Free4D: Tuning-free 4D Scene Generation with Spatial-Temporal Consistency
Tianqi Liu, Zihao Huang, Zhaoxi Chen, Guangcong Wang, Shoukang Hu, Liao Shen, Huiqiang Sun, Zhiguo Cao, Wei Li, Ziwei Liu
TL;DR
Free4D tackles the challenge of generating coherent 4D scenes from a single image without tuning by distilling priors from pretrained models into a spatial-temporal representation. The method animates the input to a reference video, initializes a 4D geometry with MonST3R, and then uses a point-conditioned diffusion model guided by geometry to produce spatial-temporal consistent multi-view videos, aided by adaptive CFG, point-cloud denoising, and temporal latent replacement. A modulation-based refinement lifts the results into a coherent 4D Gaussian Splatting representation via a coarse-to-fine optimization with targeted losses, enabling real-time free-view rendering.

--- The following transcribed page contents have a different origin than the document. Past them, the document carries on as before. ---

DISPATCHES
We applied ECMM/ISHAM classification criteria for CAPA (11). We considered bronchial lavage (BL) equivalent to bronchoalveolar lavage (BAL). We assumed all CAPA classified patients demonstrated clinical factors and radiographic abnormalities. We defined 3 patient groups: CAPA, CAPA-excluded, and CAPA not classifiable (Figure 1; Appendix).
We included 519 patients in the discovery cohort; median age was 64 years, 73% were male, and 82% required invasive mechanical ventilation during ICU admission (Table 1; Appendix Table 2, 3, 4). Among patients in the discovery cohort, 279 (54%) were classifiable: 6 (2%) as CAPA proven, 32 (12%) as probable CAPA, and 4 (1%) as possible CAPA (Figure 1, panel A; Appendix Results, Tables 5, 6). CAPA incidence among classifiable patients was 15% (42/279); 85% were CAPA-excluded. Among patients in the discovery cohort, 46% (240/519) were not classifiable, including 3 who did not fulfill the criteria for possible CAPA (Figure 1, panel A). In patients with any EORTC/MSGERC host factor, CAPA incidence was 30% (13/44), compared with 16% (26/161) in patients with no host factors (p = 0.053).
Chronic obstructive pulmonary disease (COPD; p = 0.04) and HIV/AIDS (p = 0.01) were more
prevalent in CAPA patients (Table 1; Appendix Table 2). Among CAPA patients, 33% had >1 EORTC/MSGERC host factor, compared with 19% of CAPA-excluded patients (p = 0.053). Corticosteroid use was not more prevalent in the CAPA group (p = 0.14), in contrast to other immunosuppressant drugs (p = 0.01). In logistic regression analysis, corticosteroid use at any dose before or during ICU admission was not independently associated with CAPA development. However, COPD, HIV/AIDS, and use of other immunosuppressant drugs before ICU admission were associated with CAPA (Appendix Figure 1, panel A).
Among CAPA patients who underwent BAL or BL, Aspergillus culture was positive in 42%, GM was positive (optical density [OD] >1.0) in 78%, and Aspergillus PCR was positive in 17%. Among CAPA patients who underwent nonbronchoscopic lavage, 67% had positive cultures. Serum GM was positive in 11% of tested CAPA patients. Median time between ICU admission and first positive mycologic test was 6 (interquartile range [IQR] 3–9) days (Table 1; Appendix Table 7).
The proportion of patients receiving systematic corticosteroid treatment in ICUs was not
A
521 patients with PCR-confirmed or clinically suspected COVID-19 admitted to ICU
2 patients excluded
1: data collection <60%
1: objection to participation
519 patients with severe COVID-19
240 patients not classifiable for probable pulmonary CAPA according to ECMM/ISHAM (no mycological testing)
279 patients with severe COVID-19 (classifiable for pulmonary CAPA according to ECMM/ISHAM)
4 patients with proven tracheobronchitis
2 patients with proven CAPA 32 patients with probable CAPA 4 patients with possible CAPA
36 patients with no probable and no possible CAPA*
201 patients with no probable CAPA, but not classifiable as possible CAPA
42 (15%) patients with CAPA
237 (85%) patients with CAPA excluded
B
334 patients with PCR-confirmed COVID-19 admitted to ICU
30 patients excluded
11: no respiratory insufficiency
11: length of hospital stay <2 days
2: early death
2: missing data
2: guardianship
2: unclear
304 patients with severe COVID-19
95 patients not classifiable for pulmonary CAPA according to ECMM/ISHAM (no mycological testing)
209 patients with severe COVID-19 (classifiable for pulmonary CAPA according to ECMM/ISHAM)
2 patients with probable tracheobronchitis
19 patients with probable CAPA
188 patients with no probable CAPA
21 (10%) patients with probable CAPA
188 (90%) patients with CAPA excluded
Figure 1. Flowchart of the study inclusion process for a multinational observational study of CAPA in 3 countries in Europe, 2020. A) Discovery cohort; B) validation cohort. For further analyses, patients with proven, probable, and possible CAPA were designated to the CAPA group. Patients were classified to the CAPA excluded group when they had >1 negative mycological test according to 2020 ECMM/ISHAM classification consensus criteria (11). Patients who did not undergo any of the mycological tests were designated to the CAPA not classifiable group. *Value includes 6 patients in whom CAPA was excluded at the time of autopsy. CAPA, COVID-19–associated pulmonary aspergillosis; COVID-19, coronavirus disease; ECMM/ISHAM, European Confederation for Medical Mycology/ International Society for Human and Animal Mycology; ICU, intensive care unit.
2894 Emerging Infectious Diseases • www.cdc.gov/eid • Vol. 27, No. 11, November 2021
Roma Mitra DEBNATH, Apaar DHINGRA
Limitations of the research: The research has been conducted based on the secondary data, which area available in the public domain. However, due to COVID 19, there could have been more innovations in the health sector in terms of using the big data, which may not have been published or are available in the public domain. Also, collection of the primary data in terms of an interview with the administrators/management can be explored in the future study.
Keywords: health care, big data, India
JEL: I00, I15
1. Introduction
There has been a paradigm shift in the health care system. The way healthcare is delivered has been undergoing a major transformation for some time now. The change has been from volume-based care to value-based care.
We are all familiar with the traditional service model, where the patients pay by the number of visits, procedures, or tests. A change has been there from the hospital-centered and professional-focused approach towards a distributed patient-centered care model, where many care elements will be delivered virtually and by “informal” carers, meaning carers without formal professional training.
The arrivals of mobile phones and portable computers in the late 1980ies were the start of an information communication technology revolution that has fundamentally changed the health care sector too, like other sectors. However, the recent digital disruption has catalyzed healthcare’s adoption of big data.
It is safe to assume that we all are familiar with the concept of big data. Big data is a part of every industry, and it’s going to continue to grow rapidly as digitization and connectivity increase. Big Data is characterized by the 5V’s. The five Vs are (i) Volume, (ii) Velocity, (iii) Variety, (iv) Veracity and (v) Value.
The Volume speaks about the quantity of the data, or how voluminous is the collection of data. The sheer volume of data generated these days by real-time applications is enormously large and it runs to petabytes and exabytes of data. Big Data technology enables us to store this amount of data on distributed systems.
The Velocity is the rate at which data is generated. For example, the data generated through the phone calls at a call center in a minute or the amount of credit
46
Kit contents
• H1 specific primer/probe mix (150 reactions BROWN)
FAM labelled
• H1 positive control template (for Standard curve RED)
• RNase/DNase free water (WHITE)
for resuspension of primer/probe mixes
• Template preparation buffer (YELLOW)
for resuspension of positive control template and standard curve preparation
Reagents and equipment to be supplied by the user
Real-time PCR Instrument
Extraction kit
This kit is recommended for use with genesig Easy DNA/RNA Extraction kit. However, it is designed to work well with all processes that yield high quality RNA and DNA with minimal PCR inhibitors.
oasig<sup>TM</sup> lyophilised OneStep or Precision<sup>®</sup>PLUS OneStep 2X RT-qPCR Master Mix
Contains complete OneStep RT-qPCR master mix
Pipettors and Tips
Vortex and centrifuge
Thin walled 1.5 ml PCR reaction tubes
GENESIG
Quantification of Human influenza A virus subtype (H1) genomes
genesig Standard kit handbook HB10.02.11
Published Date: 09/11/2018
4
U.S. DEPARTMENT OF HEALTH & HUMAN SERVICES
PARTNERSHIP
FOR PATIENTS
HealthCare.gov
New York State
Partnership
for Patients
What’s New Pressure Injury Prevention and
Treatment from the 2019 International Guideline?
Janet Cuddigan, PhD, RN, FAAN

Ablation and cross-domain experiments on text-to-4D and image-to-4D tasks demonstrate competitive performance against state-of-the-art baselines and highlight the contributions of each component. Overall, Free4D offers an efficient, tuning-free solution for scene-level 4D generation from a single image, expanding practical access to dynamic 4D content creation.
Abstract
We present Free4D, a novel tuning-free framework for 4D scene generation from a single image. Existing methods either focus on object-level generation, making scene-level generation infeasible, or rely on large-scale multi-view video datasets for expensive training, with limited generalization ability due to the scarcity of 4D scene data. In contrast, our key insight is to distill pre-trained foundation models for consistent 4D scene representation, which offers promising advantages such as efficiency and generalizability. 1) To achieve this, we first animate the input image using image-to-video diffusion models followed by 4D geometric structure initialization. 2) To turn this coarse structure into spatial-temporal consistent multiview videos, we design an adaptive guidance mechanism with a point-guided denoising strategy for spatial consistency and a novel latent replacement strategy for temporal coherence. 3) To lift these generated observations into consistent 4D representation, we propose a modulation-based refinement to mitigate inconsistencies while fully leveraging the generated information. The resulting 4D representation enables real-time, controllable rendering, marking a significant advancement in single-image-based 4D scene generation.